Hoping someone can point me in the right direction here.

I am using Node Relativity, and I have added a video to the parent node and want it to appear on all child nodes as well.

I've tried doing this with a node_load->nid, but I cant figure out how to get the [view] for the field. I'm thinking I have to run this through a theme function?

$nid = $parent_node;
$parent = node_load($nid);
if ($parent->field_video[0]) {
do something here...
}

Just for a test I ran it through theme_video_cck_video_embed using the code suggested in the video_cck.module and that works perfectly, printing everything in a nice form text area.

I take it need to use theme('video_cck_video_video', $field, $item, $formatter, $node); but I cant figure out how that is working.

Any pointers much appreciated.

Comments

alex ua’s picture

Status: Active » Postponed (maintainer needs more info)

The print command you're looking for should be something like:
print $parent->field_video[0]['view']

Does that not work?

Jeff Burnz’s picture

Unfortunately it does not - when you do the node_load, [view] is not available.

aaron’s picture

correct. you would need to use node_view($parent) after loading it before you have access to the ->field_video array

Jeff Burnz’s picture

Hey, thanks so much for that aaron, works a charm, I had been tinkering with the node_view but no joy until now, thanks again, much appreciated both of you...
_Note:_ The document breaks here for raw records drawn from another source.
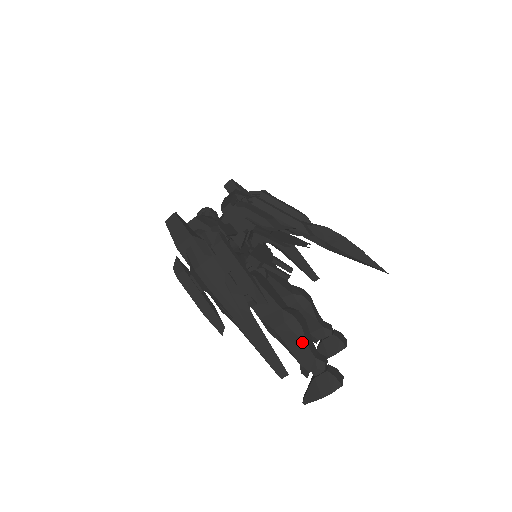
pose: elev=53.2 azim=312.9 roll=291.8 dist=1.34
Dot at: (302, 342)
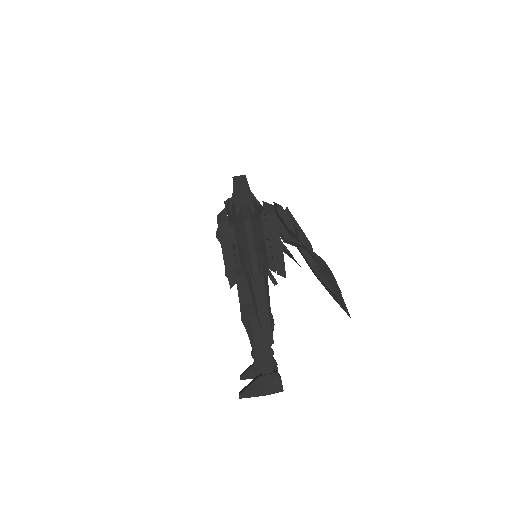
Dot at: occluded
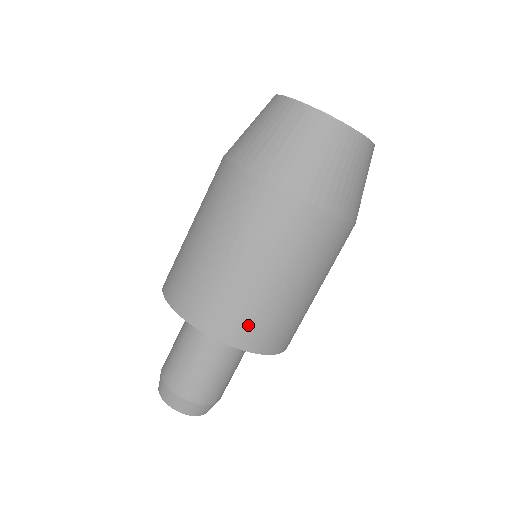
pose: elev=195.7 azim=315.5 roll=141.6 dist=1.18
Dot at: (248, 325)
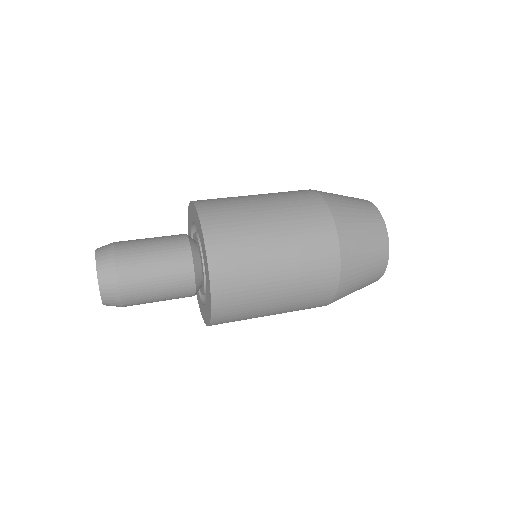
Dot at: (234, 311)
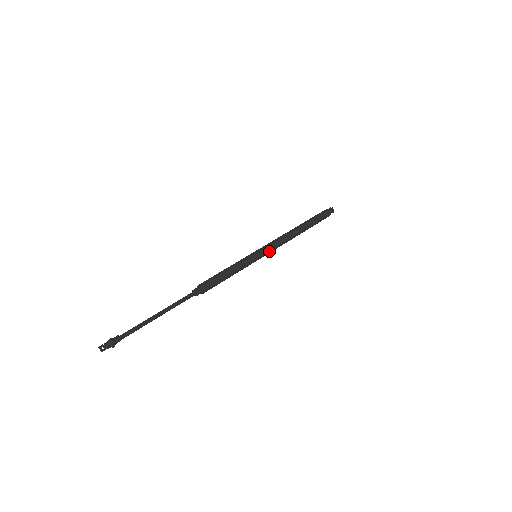
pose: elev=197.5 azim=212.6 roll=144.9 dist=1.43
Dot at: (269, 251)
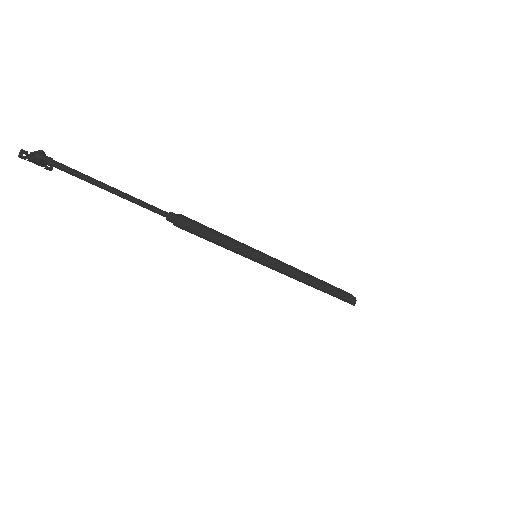
Dot at: (272, 264)
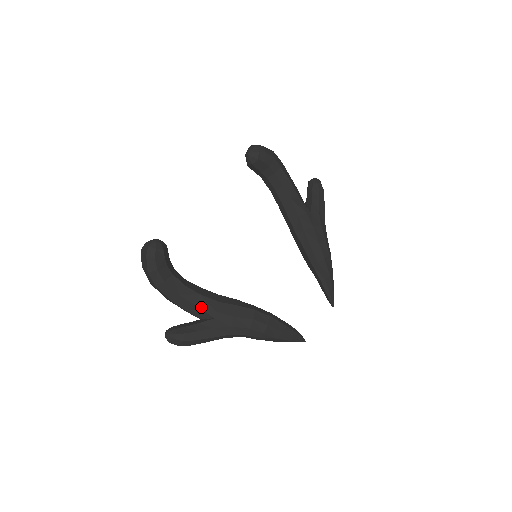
Heres the solution to print emfield video_cck video parent video in the child nodes (I use this in my child node node-xxx.tpl.php file)

$nid = $parent_node;
$parent = node_load($nid);
node_view($parent);
if ($parent->field_video[0]['view']) {
print $parent->field_video[0]['view'];
}
aaron’s picture

Status: Postponed (maintainer needs more info) » Fixed

that will work fine, but a more technically "correct" solution would be something like the following:

$nid = $parent_node;
$parent = node_load($nid);
node_view($parent);
if ($parent->field_video[0]['value']) {
  print $parent->field_video[0]['view'];
}

there might be some circumstances that $parent->field_video[0]['view'] would not be empty, even if there were no video. although that would only be if you were overriding the theme or using a custom provider, so what you have would work for nearly every circumstance. for instance, someone might want to override the theme to have a thumbnail saying 'no video available' when the value is empty, but not want that on teasers. this solution would be better for that type of implementation.

aaron

aaron’s picture

also, be careful with node_loads. in most circumstances, there's almost always a way to do what you want with a list view, which will only load the necessary fields. node_load with node_view is query intensive, which can cause performance issues for high load sites.

Jeff Burnz’s picture

Yes, thats a good point you make there, since I did not need to worry about it I used 'view', but for others it may be important, thanks for pointing that out.

Anonymous’s picture

Status: Fixed » Closed (fixed)

Automatically closed -- issue fixed for two weeks with no activity.